Coçou a orelha, sem olhar diretamente para Shen Yue.
— Não se preocupe, o fogo não vai te atingir. Posso ir embora agora?
Sabia de tudo o que ocorrera entre Shen Yue e Marta. Achava que Shen Yue ficaria triste por um tempo, mas só isso.
Naquela prisão, todos os detentos do prédio um não passavam de mercadorias, impotentes.
— Quem matou Marta?
Shen Yue repetiu.
Os olhos de Abril brilharam com surpresa.
— Não posso responder. Essa informação já foi vendida.
— Quem matou Marta? — insistiu Shen Yue, ignorando a resposta.
Deu um passo à frente, sem expressão no rosto, impossível saber o que sentia.
Abril percebeu algo errado e suavizou o tom:
— É a regra do prédio três: a mesma informação não pode ser vendida duas vezes.
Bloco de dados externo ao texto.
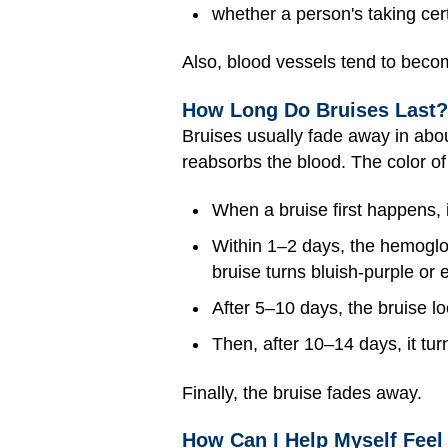
whether a person's taking cer
Also, blood vessels tend to becom
How Long Do Bruises Last?
Bruises usually fade away in abo
reabsorbs the blood. The color of 
When a bruise first happens, i
Within 1–2 days, the hemoglob
bruise turns bluish-purple or 
After 5–10 days, the bruise lo
Then, after 10–14 days, it tur
Finally, the bruise fades away.
How Can I Help Myself Feel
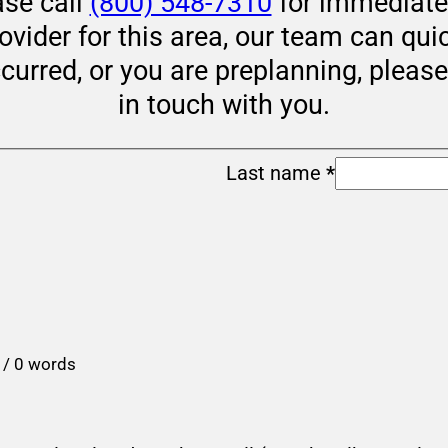
ase call
(800) 548-7310
for immediate 
rovider for this area, our team can qui
ccurred, or you are preplanning, pleas
in touch with you.
Last name
*
 / 0 words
Procure outra pessoa do nosso prédio, você sabe que aqui não vendemos informações falsas. Se foi vendida, é verídica.
Desde que encontre alguém que saiba o que você quer saber.
E, em todo o prédio três, ninguém sabia mais do que Abril O'Neill.
Shen Yue parou ao lado de Abril, pensou por um instante e assentiu.
Aliviada, Abril se preparava para sair quando ouviu o som de uma arma sendo engatilhada.
Shen Yue, com destreza, sacou uma pistola da lateral da coxa do número catorze e apontou diretamente para o coração de Abril.
— Não estou te comprando uma informação.
— É você que vai usar essa informação para comprar a sua vida.